So in response to what I mentioned last week, what girls could do in relation to a man who won’t commit and whose interest is to sleep around, here I am writing about this.
If you are attracted to a man who, at least for this moment of his life, wants to just have sex, no interest in a relationship, you need to see what you want from this point on. If, like him, you also want to just have fun, hook-ups and stuff, you two are on the same page. Fine.
If you want a relationship out of this, then, there is a few things to consider:
1) What attracts me to him?
2) Am I being honest with myself with regards to what my attraction is about? Are they mainly superficial things?
3) Amongst the things that attract me to this guy, are there things that are deep/meaningful to make this last for real?
THE REAL THING
It may well be the case that you are attracted to this person out of placing a great importance on the reasons below:
4) Physical beauty;
5) Success in life, work, personal projects;
6) Sexy, confident personality;
While it is not totally wrong to be attracted to someone because of the examples above, when they have the right balance, too much weight on them does not help. Things you need to focus are:
a) Humility (the true confidence);
b) Thoughtfulness (someone who cares for others will probably care for you);
c) Patience (this helps if you want to go far on this journey called relationship);
d) Nothing is bad (that person who keeps a steady mood, always happy to work, to help, to make life happen);
e) Hard worker;
f) Thankful (to God, other people);
g) Has goals (in life, at work, wants to be somewhere at a certain time/stage of life);
While this is not intended to be exhaustive, it is intended to help. No one needs to have all of the above but a few of them will help. If you balance the points under THE REAL THING with the ones immediately above, you are more likely to be attracted to another type of person or handle your attraction better.
THE SETTING OF OUR HEARTS
I know very well that we are not attracted to other people purely by logic/reason. We do not choose “points/topics” by which we will feel attracted to someone, they are just there, deep in us, many times regardless of even what we think, nearly, at times, disagreeing with ourselves, a fight between our thoughts and our feelings. FEELINGS WIN!

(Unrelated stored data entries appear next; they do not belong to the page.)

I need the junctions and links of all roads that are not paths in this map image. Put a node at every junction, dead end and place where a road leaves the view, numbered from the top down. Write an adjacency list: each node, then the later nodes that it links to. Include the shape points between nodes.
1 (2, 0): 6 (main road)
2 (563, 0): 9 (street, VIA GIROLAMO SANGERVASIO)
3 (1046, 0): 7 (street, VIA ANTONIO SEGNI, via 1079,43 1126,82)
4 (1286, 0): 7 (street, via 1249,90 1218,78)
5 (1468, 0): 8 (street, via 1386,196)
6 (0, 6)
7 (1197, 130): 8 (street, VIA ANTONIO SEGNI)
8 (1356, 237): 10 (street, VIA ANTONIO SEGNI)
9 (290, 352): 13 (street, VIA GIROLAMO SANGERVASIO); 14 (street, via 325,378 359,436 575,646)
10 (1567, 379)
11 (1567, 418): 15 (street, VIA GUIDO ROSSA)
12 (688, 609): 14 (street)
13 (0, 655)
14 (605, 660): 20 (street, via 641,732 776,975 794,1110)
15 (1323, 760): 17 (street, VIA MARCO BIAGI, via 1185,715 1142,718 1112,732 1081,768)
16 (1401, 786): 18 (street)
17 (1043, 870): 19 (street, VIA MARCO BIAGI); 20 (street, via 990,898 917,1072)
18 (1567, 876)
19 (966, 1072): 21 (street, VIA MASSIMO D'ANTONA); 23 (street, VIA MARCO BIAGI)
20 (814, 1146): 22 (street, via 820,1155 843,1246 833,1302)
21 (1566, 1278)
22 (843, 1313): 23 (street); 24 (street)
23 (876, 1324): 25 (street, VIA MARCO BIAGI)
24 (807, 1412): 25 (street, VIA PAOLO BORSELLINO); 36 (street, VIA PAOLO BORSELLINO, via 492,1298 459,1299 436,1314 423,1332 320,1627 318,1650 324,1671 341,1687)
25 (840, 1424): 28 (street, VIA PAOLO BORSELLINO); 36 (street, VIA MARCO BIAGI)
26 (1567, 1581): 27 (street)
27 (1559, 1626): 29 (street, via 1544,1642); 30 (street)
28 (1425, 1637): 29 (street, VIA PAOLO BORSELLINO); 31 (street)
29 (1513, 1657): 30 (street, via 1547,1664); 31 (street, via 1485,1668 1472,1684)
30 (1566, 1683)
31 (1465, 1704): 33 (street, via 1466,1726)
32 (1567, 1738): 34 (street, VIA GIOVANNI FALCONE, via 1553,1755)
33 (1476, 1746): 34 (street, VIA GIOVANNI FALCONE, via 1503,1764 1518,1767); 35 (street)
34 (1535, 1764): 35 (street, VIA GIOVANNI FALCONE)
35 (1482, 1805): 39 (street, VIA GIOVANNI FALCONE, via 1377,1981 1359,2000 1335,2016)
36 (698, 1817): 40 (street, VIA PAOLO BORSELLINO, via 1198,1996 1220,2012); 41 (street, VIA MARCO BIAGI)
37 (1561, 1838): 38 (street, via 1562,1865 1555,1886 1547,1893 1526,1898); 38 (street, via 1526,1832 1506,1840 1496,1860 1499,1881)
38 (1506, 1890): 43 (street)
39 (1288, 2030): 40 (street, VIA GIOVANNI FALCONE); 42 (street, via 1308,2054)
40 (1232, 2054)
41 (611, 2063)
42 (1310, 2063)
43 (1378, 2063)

Well, having said that, being changed from someone who likes the “wrong” people takes time. Here are a few good things you can do to start this process:
1) Get a good friend(s) of yours and open up;
Ie: Look, I like this guy because of reasons ABC, XYZ. Even if you sound like an idiot or as having a great “taste” open up. By a good friend I mean someone you totally trust, a person that believes in the best of you even when you fail and disappoint, a friend who is there to pick you up, who believes in you and corrects you with love.
2) Read the letters Paul wrote, they basically say that God loves you deeply. What does this have to do with the topic here? God’s love towards people gives us identity. It helps you accept yourself the way you are, with the strengths and weaknesses you have. On the days you really fail in life, underperform at work, crash your car, when you feel struck on the inside, that you are not good enough, KNOW that he loves you and finds you great. Even when you SIN, when you mess up totally, big time, KNOW that he is WOWED at you, he adores you at your worst. As this absolute truth invades your understanding, you start reacting better to these moments.
You will find that opening up, totally, honestly, with a friend who fears God and being, after this, accepted, will hit the structures of yourself inside. The more you understand that you are worth it, even when you fail with your worst mistakes, the more this will knock down those deep structures of the “who you are”. These structures are the result of all the love and value (or lack of it) you absorbed from your parents or the figures of authority in your life in your upbringing, pains, successes, failures, etc.
Over time this shift will start affecting what attracts you to other people (your preferences in general), because the “who you are” started being changed before. Then the points I mentioned at the top, things that will create a lasting relationship, will make sense naturally.
These are some of the things a woman can do.